— Exercise —
Arrange each line of source text in the rows below as a numbered list, omitting blank lines. Leave the pictures out of the answer.

[Entries taken from a collection]
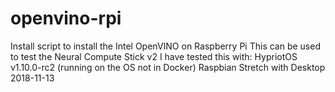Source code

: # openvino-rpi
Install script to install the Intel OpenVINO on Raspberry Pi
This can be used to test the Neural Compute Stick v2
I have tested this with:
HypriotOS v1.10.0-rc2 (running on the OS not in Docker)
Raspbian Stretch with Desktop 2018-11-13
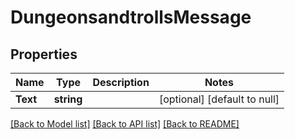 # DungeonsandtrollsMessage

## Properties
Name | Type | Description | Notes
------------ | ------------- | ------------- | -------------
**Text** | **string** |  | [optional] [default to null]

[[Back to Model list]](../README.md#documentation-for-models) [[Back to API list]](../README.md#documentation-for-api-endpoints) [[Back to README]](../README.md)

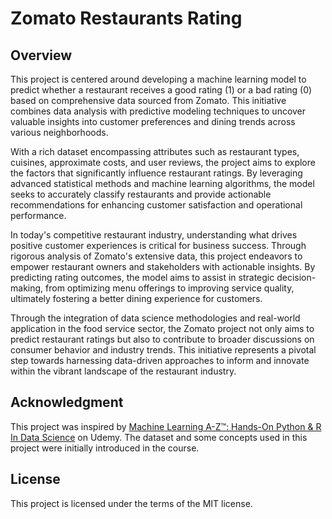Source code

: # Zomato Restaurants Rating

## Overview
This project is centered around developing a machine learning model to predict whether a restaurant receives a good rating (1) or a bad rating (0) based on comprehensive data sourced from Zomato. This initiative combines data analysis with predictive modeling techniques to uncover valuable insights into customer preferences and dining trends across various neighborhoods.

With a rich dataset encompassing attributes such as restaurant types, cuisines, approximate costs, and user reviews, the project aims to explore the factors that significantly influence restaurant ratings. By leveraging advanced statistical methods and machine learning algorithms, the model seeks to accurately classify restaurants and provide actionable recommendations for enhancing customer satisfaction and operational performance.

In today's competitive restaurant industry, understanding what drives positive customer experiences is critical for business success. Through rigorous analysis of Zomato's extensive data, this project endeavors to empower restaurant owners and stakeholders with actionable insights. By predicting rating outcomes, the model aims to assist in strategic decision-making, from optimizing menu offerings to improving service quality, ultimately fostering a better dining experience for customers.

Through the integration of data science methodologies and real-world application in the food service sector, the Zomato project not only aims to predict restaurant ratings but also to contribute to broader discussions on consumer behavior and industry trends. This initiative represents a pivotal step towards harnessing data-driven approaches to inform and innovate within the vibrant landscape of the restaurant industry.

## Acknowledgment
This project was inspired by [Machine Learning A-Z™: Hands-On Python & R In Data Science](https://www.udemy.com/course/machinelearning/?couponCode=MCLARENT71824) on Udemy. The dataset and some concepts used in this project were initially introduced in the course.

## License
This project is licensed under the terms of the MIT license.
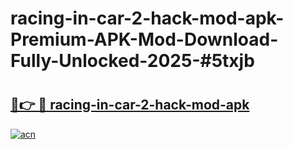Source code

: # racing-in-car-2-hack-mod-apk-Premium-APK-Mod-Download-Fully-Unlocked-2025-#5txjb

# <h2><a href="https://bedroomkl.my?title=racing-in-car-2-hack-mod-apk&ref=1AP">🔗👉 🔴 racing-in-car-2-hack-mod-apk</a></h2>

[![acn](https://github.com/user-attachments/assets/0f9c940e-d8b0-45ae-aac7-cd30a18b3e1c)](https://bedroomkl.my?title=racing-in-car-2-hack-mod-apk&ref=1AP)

— Exercise response —
1. Source code
2. : # openvino-rpi
3. Install script to install the Intel OpenVINO on Raspberry Pi
4. This can be used to test the Neural Compute Stick v2
5. I have tested this with:
6. HypriotOS v1.10.0-rc2 (running on the OS not in Docker)
7. Raspbian Stretch with Desktop 2018-11-13
8.  # DungeonsandtrollsMessage
9. ## Properties
10. Name | Type | Description | Notes
11. ------------ | ------------- | ------------- | -------------
12. **Text** | **string** |  | [optional] [default to null]
13. [[Back to Model list]](../README.md#documentation-for-models) [[Back to API list]](../README.md#documentation-for-api-endpoints) [[Back to README]](../README.md)
14. Source code
15. : # Zomato Restaurants Rating
16. ## Overview
17. This project is centered around developing a machine learning model to predict whether a restaurant receives a good rating (1) or a bad rating (0) based on comprehensive data sourced from Zomato. This initiative combines data analysis with predictive modeling techniques to uncover valuable insights into customer preferences and dining trends across various neighborhoods.
18. With a rich dataset encompassing attributes such as restaurant types, cuisines, approximate costs, and user reviews, the project aims to explore the factors that significantly influence restaurant ratings. By leveraging advanced statistical methods and machine learning algorithms, the model seeks to accurately classify restaurants and provide actionable recommendations for enhancing customer satisfaction and operational performance.
19. In today's competitive restaurant industry, understanding what drives positive customer experiences is critical for business success. Through rigorous analysis of Zomato's extensive data, this project endeavors to empower restaurant owners and stakeholders with actionable insights. By predicting rating outcomes, the model aims to assist in strategic decision-making, from optimizing menu offerings to improving service quality, ultimately fostering a better dining experience for customers.
20. Through the integration of data science methodologies and real-world application in the food service sector, the Zomato project not only aims to predict restaurant ratings but also to contribute to broader discussions on consumer behavior and industry trends. This initiative represents a pivotal step towards harnessing data-driven approaches to inform and innovate within the vibrant landscape of the restaurant industry.
21. ## Acknowledgment
22. This project was inspired by [Machine Learning A-Z™: Hands-On Python & R In Data Science](https://www.udemy.com/course/machinelearning/?couponCode=MCLARENT71824) on Udemy. The dataset and some concepts used in this project were initially introduced in the course.
23. ## License
24. This project is licensed under the terms of the MIT license.
25. Source code
26. : # racing-in-car-2-hack-mod-apk-Premium-APK-Mod-Download-Fully-Unlocked-2025-#5txjb
27. # <h2><a href="https://bedroomkl.my?title=racing-in-car-2-hack-mod-apk&ref=1AP">🔗👉 🔴 racing-in-car-2-hack-mod-apk</a></h2>
28. [![acn](https://github.com/user-attachments/assets/0f9c940e-d8b0-45ae-aac7-cd30a18b3e1c)](https://bedroomkl.my?title=racing-in-car-2-hack-mod-apk&ref=1AP)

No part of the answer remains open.